The above bar chart shows a composite request timeline that is built using the median timing of each component from a sample of 14k Foursquare iPhone home screen requests. In this example, the user might wait nearly two seconds before the screen is rendered, and most of it was actually due to network and client time rather than server response time. Let’s dive into network and client time deeper.

Network time

The next chart below splits out requests in Brazil versus requests in the US.

The state of wireless networks and the latency to datacenter are major factors in network transit time. In the above comparison, the median Brazil request takes twice as long as one in the US. At Foursquare, all API traffic goes through SSL, to protect user data. SSL is generally fine for a connection that has already been opened, but the initial handshake can be quite costly as it typically requires two round-trips additional to a typical HTTP connection. It’s absolutely critical for a client to reuse the same SSL connection between requests, or this penalty will be paid each time. Working with a CDN to provide SSL early termination can also be incredibly beneficial at reducing the cost of your first request (often the most important one, since the user is definitely waiting for it to finish). For most connections, the transmission time is going to dominate, especially on non-LTE networks. To reduce the number of packets sent over the wire, we eliminated unnecessary or duplicated information in the markup and we were able to cut our payload by more than 30%. It turns out, however, that reducing the amount of JSON markup also had a big impact on the time spent in the client.

Client time

The amount of time spent processing the request on the client is non-trivial can vary wildly depending on the hardware. The difference in client time in the US vs Brazil chart is likely due to the different mix of hardware devices in wide use in the market. For example, if we were to plot the median JSON parsing times across different iPhone hardware, we would see a massive difference from older iPhone 4’s to the latest iPhone 6’s. Although not as many users are on the older hardware, it’s important to understand just how much impact needless JSON markup can have.

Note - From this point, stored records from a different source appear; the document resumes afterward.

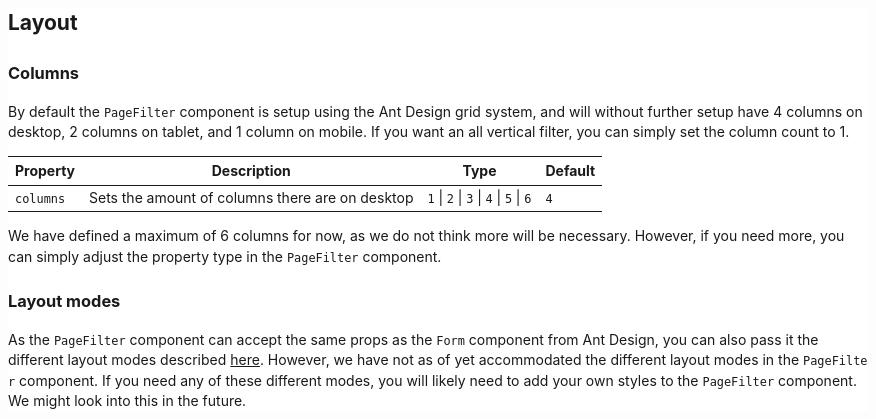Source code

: ## Layout

### Columns

By default the `PageFilter` component is setup using the Ant Design grid system, and will without further setup have 4 columns on desktop, 2 columns on tablet, and 1 column on mobile. If you want an all vertical filter, you can simply set the column count to 1.

| Property  | Description                                     | Type                                   | Default |
| --------- | ----------------------------------------------- | -------------------------------------- | ------- |
| `columns` | Sets the amount of columns there are on desktop | `1` \| `2` \| `3` \| `4` \| `5` \| `6` | `4`     |

We have defined a maximum of 6 columns for now, as we do not think more will be necessary. However, if you need more, you can simply adjust the property type in the `PageFilter` component.

### Layout modes

As the `PageFilter` component can accept the same props as the `Form` component from Ant Design, you can also pass it the different layout modes described [here](https://ant.design/components/form/#components-form-demo-layout). However, we have not as of yet accommodated the different layout modes in the `PageFilter` component. If you need any of these different modes, you will likely need to add your own styles to the `PageFilter` component. We might look into this in the future.
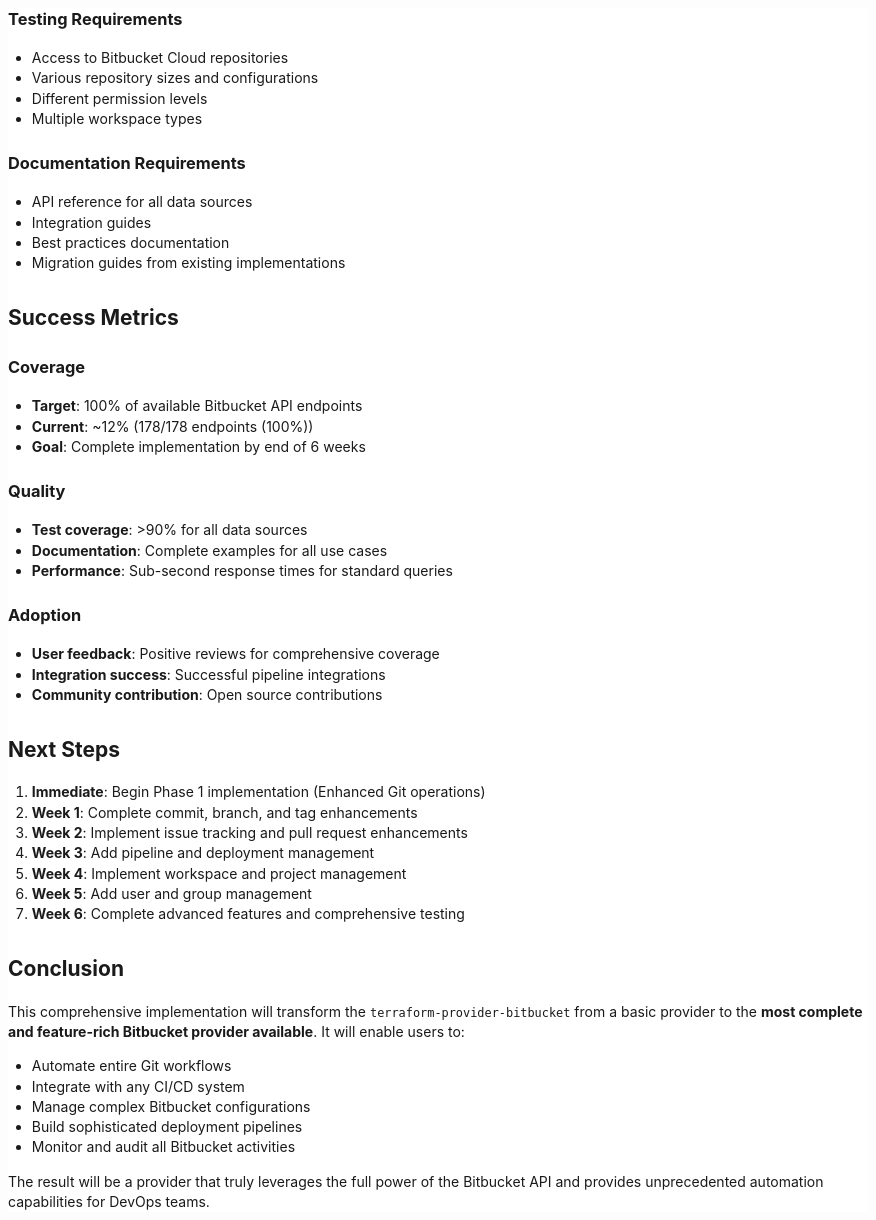 ### Testing Requirements
- Access to Bitbucket Cloud repositories
- Various repository sizes and configurations
- Different permission levels
- Multiple workspace types

### Documentation Requirements
- API reference for all data sources
- Integration guides
- Best practices documentation
- Migration guides from existing implementations

## Success Metrics

### Coverage
- **Target**: 100% of available Bitbucket API endpoints
- **Current**: ~12% (178/178 endpoints (100%))
- **Goal**: Complete implementation by end of 6 weeks

### Quality
- **Test coverage**: >90% for all data sources
- **Documentation**: Complete examples for all use cases
- **Performance**: Sub-second response times for standard queries

### Adoption
- **User feedback**: Positive reviews for comprehensive coverage
- **Integration success**: Successful pipeline integrations
- **Community contribution**: Open source contributions

## Next Steps

1. **Immediate**: Begin Phase 1 implementation (Enhanced Git operations)
2. **Week 1**: Complete commit, branch, and tag enhancements
3. **Week 2**: Implement issue tracking and pull request enhancements
4. **Week 3**: Add pipeline and deployment management
5. **Week 4**: Implement workspace and project management
6. **Week 5**: Add user and group management
7. **Week 6**: Complete advanced features and comprehensive testing

## Conclusion

This comprehensive implementation will transform the `terraform-provider-bitbucket` from a basic provider to the **most complete and feature-rich Bitbucket provider available**. It will enable users to:

- Automate entire Git workflows
- Integrate with any CI/CD system
- Manage complex Bitbucket configurations
- Build sophisticated deployment pipelines
- Monitor and audit all Bitbucket activities

The result will be a provider that truly leverages the full power of the Bitbucket API and provides unprecedented automation capabilities for DevOps teams.
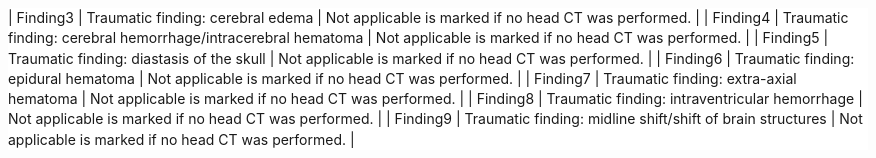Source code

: | Finding3           | Traumatic finding: cerebral edema                                                                                                                                                                       | Not applicable is marked if no head CT was performed.                                                                                                                                                                                                                                                                                                                                                                                                                                                                                                                 |
| Finding4           | Traumatic finding: cerebral hemorrhage/intracerebral hematoma                                                                                                                                           | Not applicable is marked if no head CT was performed.                                                                                                                                                                                                                                                                                                                                                                                                                                                                                                                 |
| Finding5           | Traumatic finding: diastasis of the skull                                                                                                                                                               | Not applicable is marked if no head CT was performed.                                                                                                                                                                                                                                                                                                                                                                                                                                                                                                                 |
| Finding6           | Traumatic finding: epidural hematoma                                                                                                                                                                    | Not applicable is marked if no head CT was performed.                                                                                                                                                                                                                                                                                                                                                                                                                                                                                                                 |
| Finding7           | Traumatic finding: extra-axial hematoma                                                                                                                                                                 | Not applicable is marked if no head CT was performed.                                                                                                                                                                                                                                                                                                                                                                                                                                                                                                                 |
| Finding8           | Traumatic finding: intraventricular hemorrhage                                                                                                                                                          | Not applicable is marked if no head CT was performed.                                                                                                                                                                                                                                                                                                                                                                                                                                                                                                                 |
| Finding9           | Traumatic finding: midline shift/shift of brain structures                                                                                                                                              | Not applicable is marked if no head CT was performed.                                                                                                                                                                                                                                                                                                                                                                                                                                                                                                                 |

In addition to JSON processing, another important topic for iOS devices is Core Data serialization. In our internal metrics, we found that serializing data into Core Data can be quite time consuming and is similarly more expensive for older hardware models. In the future, we are looking at ways to avoid unnecessary Core Data access.

A similar variation can be found across Android hardware as well. The chart below shows the median JSON parsing times of various Samsung devices, (note that the Android timing is not directly comparable to the iPhone timing, as the Android metric is measuring the parsing of the JSON markup to custom data structures while the iPhone measurement is parsing straight to simple dictionaries). android_parse

In our next engineering blog post, we will discuss some critical fixes that were made in Android JSON parsing.

Conclusion

Measurement is an important first step towards improving user perceived latency. As Amdahl’s law prescribes, making improvements on the largest components of user perceived latency will of course have the largest user impact. In our case, measurements pointed at taking a closer look at networking considerations and client processing time.